§ WORK REQUEST
Please retype all of the data below word for word, omitting the pictures.

(Chart interpretation exercises)

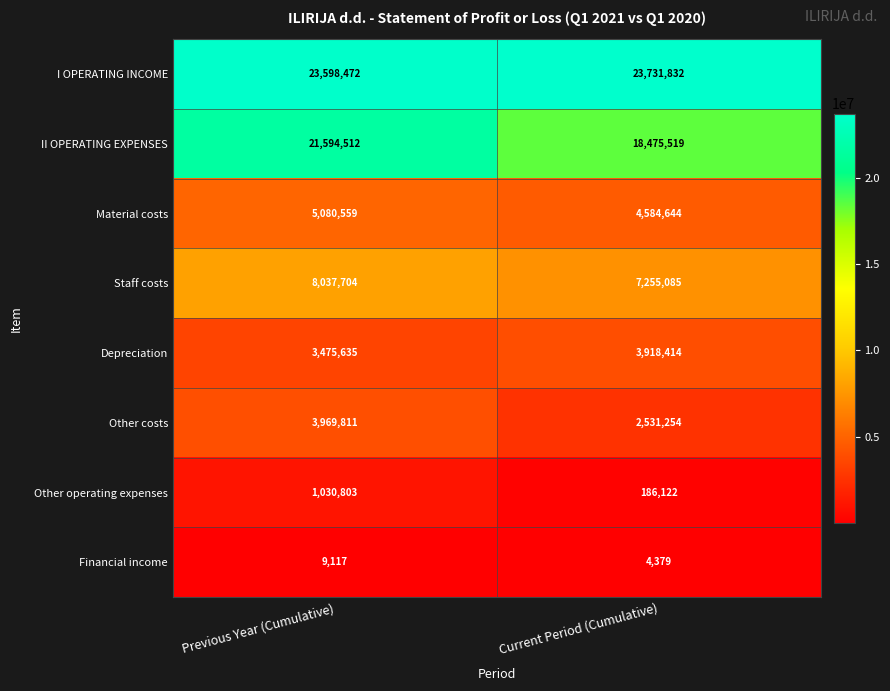

Reading right to left, transcribe all the data shown in this chart.

I OPERATING INCOME: Current Period (Cumulative)=23731832	Previous Year (Cumulative)=23598472
II OPERATING EXPENSES: Current Period (Cumulative)=18475519	Previous Year (Cumulative)=21594512
Material costs: Current Period (Cumulative)=4584644	Previous Year (Cumulative)=5080559
Staff costs: Current Period (Cumulative)=7255085	Previous Year (Cumulative)=8037704
Depreciation: Current Period (Cumulative)=3918414	Previous Year (Cumulative)=3475635
Other costs: Current Period (Cumulative)=2531254	Previous Year (Cumulative)=3969811
Other operating expenses: Current Period (Cumulative)=186122	Previous Year (Cumulative)=1030803
Financial income: Current Period (Cumulative)=4379	Previous Year (Cumulative)=9117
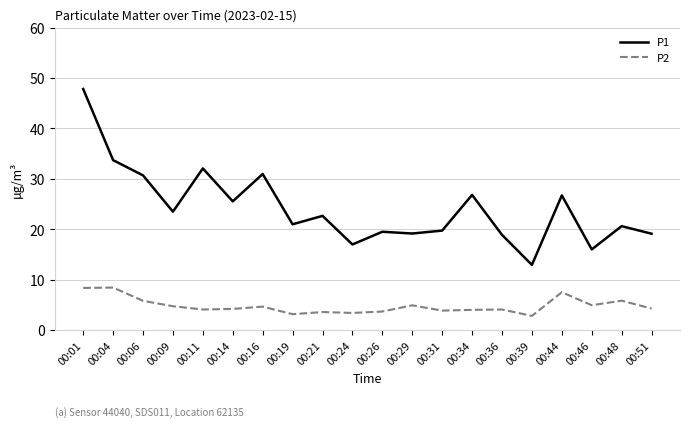

List the series in order of their peak value, highest first.

P1, P2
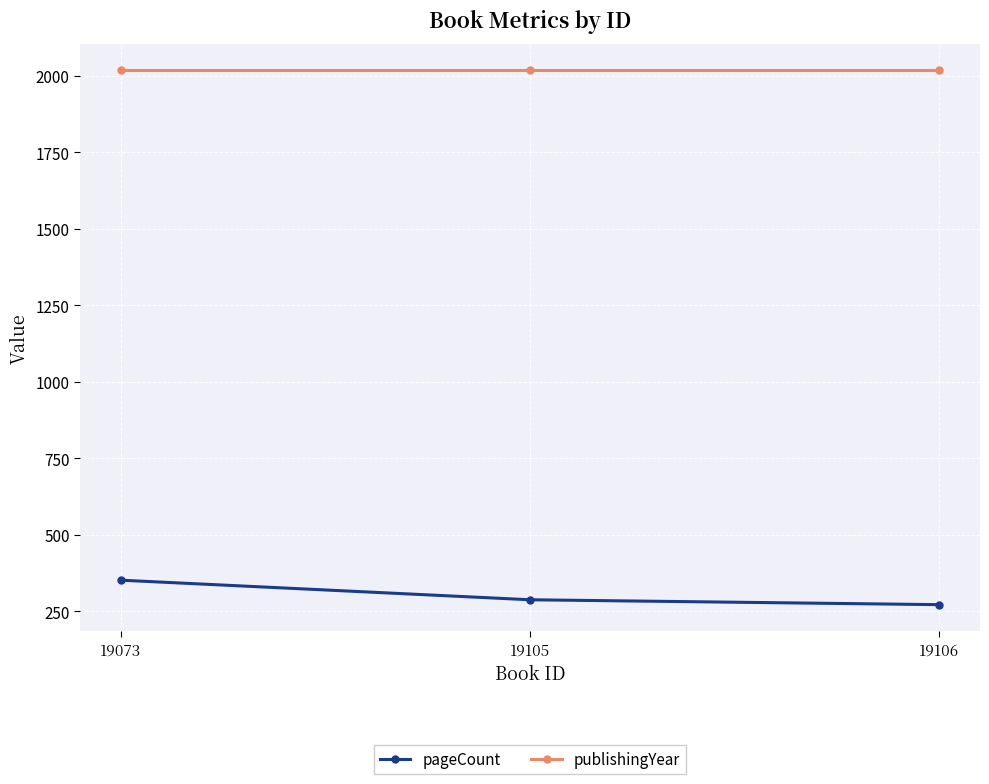

What is the value of the pageCount point at the 3rd from the left?

272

§ OUTPUT OF THE TASK
Reading right to left, transcribe all the data shown in this chart.

I OPERATING INCOME: Current Period (Cumulative)=23731832	Previous Year (Cumulative)=23598472
II OPERATING EXPENSES: Current Period (Cumulative)=18475519	Previous Year (Cumulative)=21594512
Material costs: Current Period (Cumulative)=4584644	Previous Year (Cumulative)=5080559
Staff costs: Current Period (Cumulative)=7255085	Previous Year (Cumulative)=8037704
Depreciation: Current Period (Cumulative)=3918414	Previous Year (Cumulative)=3475635
Other costs: Current Period (Cumulative)=2531254	Previous Year (Cumulative)=3969811
Other operating expenses: Current Period (Cumulative)=186122	Previous Year (Cumulative)=1030803
Financial income: Current Period (Cumulative)=4379	Previous Year (Cumulative)=9117

List the series in order of their peak value, highest first.

P1, P2

What is the value of the pageCount point at the 3rd from the left?

272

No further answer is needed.